[ Article ] - Lundi 09 février 2026
PEDAGOGIE : CE QUE NOUS DIT PESTALOZZI
SON HISTOIRE :
Johann Heinrich Pestalozzi, né à Zurich en 1746, a voulu, toute sa vie, faire de l’Emile de Rousseau, ce « livre de rêve », une réalité, à savoir le comprendre et lui « donner des mains ».
Etudiant engagé, il acquiert avec sa femme un domaine pour prendre en charge à la campagne des petits va-nu-pieds qu’il éduque et fait travailler sur ses terres. Echec. Il transforme la ferme en atelier de coton. Echec. Sa femme le quitte et leur enfant lui est enlevé…
Il s’enflamme pour la Révolution de 1789. Le but de tout homme est de « faire œuvre de soi-même ». Comment ? Par l’éducation : il s’agit de « faire œuvre de pédagogie ». Où ? Pestalozzi va ouvrir, au fil des évènements, plusieurs écoles pour les enfants pauvres.
Mais, à partir de 1805, ce sera la grande œuvre, l’institut d’Yverdon, toujours en Suisse, qui sera reconnu comme le laboratoire pédagogique de toute l’Europe. Il meurt en 1827.
SES CONVICTIONS :
Pestalozzi élabore une Méthode, soit un ensemble de principes qui guident avant tout une action :
– Tout apprentissage passe par les sens et doit se référer au vécu des enfants.
– Il faut, dans tous les domaines de la formation, faire régulièrement retour aux éléments simples, aux éléments de base.
– Le but n’est pas de cumuler connaissances et savoirs, mais de développer progressivement la force autonome des enfants.
– L’enfant doit toujours être placé en position d’action, d’initiative, de création.
– Le but est que l’enfant parcoure de façon autonome et d’un pas assuré le chemin restant de sa formation.
– La solidarité s’exerce dans le partage du savoir entre les enfants.
SON HERITAGE :
On a fait de Rousseau le père de l’Education Nouvelle, ce grand mouvement pédagogique qui a bouleversé les conceptions pédagogiques entre les deux guerres mondiales.

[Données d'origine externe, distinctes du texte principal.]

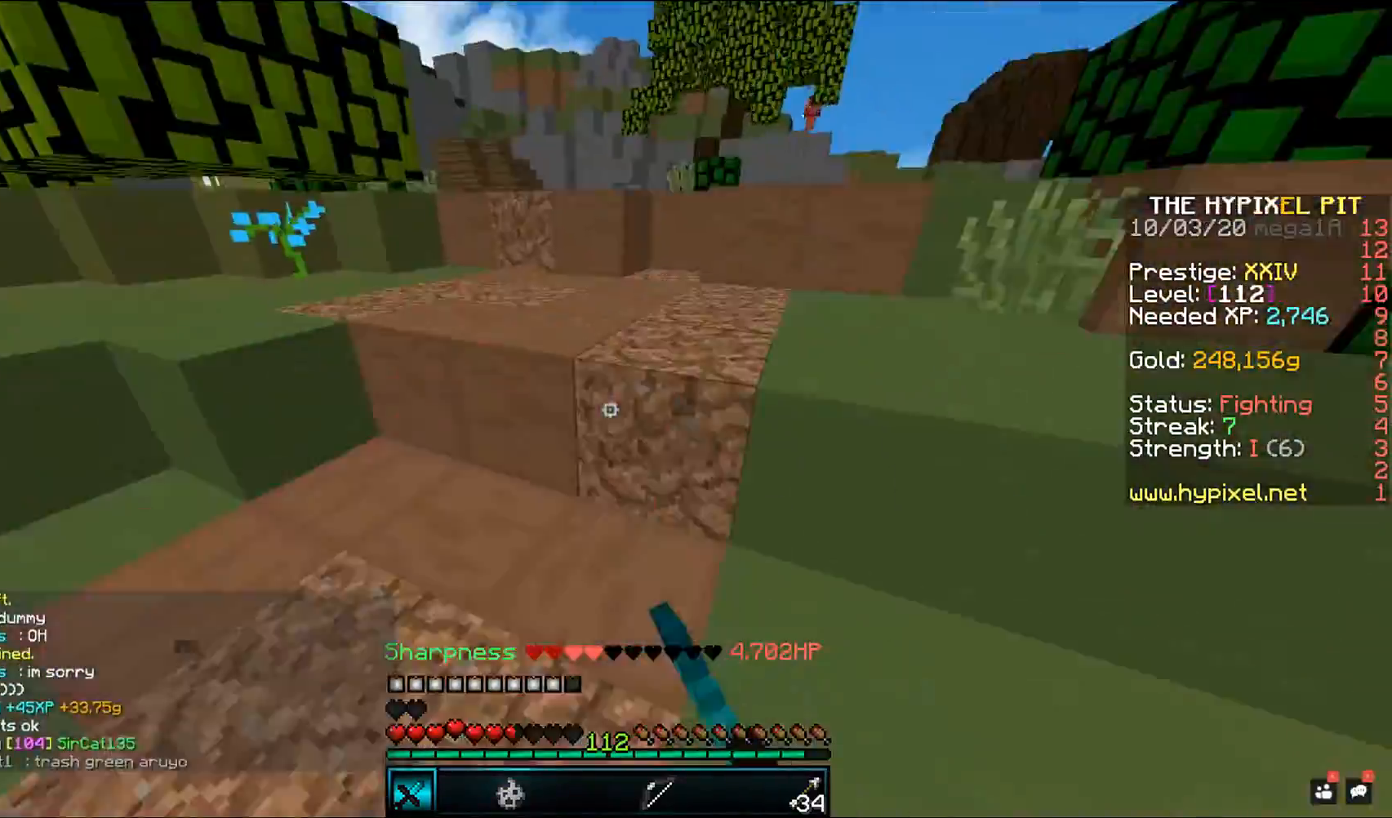
{"keys": ["a", "w"], "mouse": [], "events": [[183, "w", "up"], [350, "w", "down"], [367, "mouse_left", "up"]]}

Mais c’est plutôt Pestalozzi qu’il faudrait saluer, car il a donné des mains à Rousseau.
Sa pédagogie se déploie dans trois directions reliées intimement, la tête, le cœur et la main. Soit la triade : connaître, vouloir, pouvoir. Il ne suffit donc pas d’instruire pour éduquer. Eduquer, c’est permettre à chacun de « se faire œuvre de soi-même ».
Pour approfondir :
– Michel Soëtard : « Pestalozzi », in Jean Houssaye, Quinze pédagogues. Idées principales et textes choisis, Paris, Editions Fabert, 2013, pp. 69 à 117.
– J. H. Pestalozzi : Le chant du cygne. Le testament pédagogique du maître d’Yverdon, Paris, Editions Fabert, 2010, (1826).